Document excerpt:
Friday, November 22, 2013

President Kennedy WWII Veteran and President

There have been a lot of radio programs asking where people were when President Kennedy was assassinated. I know where I was. It was a wonderful day with a real treat for a four year old. My Mom and I were in the living room and I was coloring on the wall. I wasn't in trouble. She was suggesting colors to use next. I was 4 so not much of an artist but she figured the wallpaper would be replaced soon so that didn't matter much. It would all be covered up and replaced.

The TV was on and there was the car carrying President Kennedy when I turned my head as my Mom screamed. He had just been shot. At the time no one knew who decided the President needed to die and not many remember now what he did to try to save lives in WWII.


John F. Kennedy "Despite having a bad back, Kennedy was able to join the U.S. Navy through the help of Captain Alan Kirk, the Director, Office of Naval Intelligence (ONI) who had been the Naval Attache in London when Joseph Kennedy was the Ambassador."

Dataset items
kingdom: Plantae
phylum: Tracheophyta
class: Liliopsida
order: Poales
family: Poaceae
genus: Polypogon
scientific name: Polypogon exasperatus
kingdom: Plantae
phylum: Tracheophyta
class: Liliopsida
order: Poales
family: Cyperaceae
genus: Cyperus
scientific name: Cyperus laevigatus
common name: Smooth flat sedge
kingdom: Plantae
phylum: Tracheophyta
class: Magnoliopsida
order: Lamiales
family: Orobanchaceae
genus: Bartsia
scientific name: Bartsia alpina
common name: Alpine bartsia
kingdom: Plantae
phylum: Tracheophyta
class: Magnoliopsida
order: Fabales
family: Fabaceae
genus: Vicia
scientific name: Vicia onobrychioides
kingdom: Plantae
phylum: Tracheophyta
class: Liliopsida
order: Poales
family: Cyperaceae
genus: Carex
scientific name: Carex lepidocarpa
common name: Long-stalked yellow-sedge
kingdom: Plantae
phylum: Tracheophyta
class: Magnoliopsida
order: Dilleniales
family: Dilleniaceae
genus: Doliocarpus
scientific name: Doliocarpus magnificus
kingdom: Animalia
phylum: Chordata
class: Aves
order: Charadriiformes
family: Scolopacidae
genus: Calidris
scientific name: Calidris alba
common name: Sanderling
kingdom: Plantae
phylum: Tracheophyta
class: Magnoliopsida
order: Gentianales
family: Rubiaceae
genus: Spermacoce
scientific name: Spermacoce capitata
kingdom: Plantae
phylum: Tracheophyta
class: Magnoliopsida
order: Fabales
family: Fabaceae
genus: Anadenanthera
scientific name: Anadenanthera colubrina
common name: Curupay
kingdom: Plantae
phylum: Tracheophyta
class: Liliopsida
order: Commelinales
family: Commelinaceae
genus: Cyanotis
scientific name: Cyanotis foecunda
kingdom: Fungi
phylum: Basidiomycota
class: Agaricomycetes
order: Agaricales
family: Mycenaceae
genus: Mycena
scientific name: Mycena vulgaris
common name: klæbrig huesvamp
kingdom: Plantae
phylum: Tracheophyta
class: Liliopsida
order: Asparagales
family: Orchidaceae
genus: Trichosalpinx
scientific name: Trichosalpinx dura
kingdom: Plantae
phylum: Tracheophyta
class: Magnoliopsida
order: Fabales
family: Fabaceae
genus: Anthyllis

Set problem A:
From the post about President Kennedy, extract the passage starting at "There have been" and ending at "lives in WWII.".
Set problem B:
According to the post about President Kennedy, who helped Kennedy join the U.S. Navy despite his bad back?
Set problem C:
Carry on the post about President Kennedy from the point where it ends.
These rows have nothing to do with the post about President Kennedy.

Task response A:
There have been a lot of radio programs asking where people were when President Kennedy was assassinated. I know where I was. It was a wonderful day with a real treat for a four year old. My Mom and I were in the living room and I was coloring on the wall. I wasn't in trouble. She was suggesting colors to use next. I was 4 so not much of an artist but she figured the wallpaper would be replaced soon so that didn't matter much. It would all be covered up and replaced.

The TV was on and there was the car carrying President Kennedy when I turned my head as my Mom screamed. He had just been shot. At the time no one knew who decided the President needed to die and not many remember now what he did to try to save lives in WWII.

Task response B:
Captain Alan Kirk, the Director of the Office of Naval Intelligence (ONI).

Task response C:
"Kennedy was later awarded the Navy and Marine Corps Medal for his heroics in the rescue of the crew of PT 109, as well as the Purple Heart Medal for injuries sustained in the accident on the night of 1 August 1943. An official account of the entire incident was written by intelligence officers in August 1943 and subsequently declassified in 1959. As President, Kennedy met once again with his rescuers and was toasted by members of the Japanese destroyer crew."

John F. Kennedy was President when he was killed right before our eyes but he was also a hero.

There is something else that has been forgotten in the story of Kennedy and that was what was happening when hate was alive and well in Dallas.

Marking Kennedy Assassination, Dallas Still On 'Eggshells'
NPR
by WADE GOODWYN
November 21, 2013

"Dallas native Lawrence Wright, a Pulitzer Prize-winning author, was a sophomore at Woodrow Wilson High School when Kennedy came to town in 1963.

"On the morning of Nov. 22, I went out to get the newspaper, and there was on our doorstep this flier and it said, 'Wanted for Treason.' And it had pictures of President Kennedy, full-face and profile," Wright says.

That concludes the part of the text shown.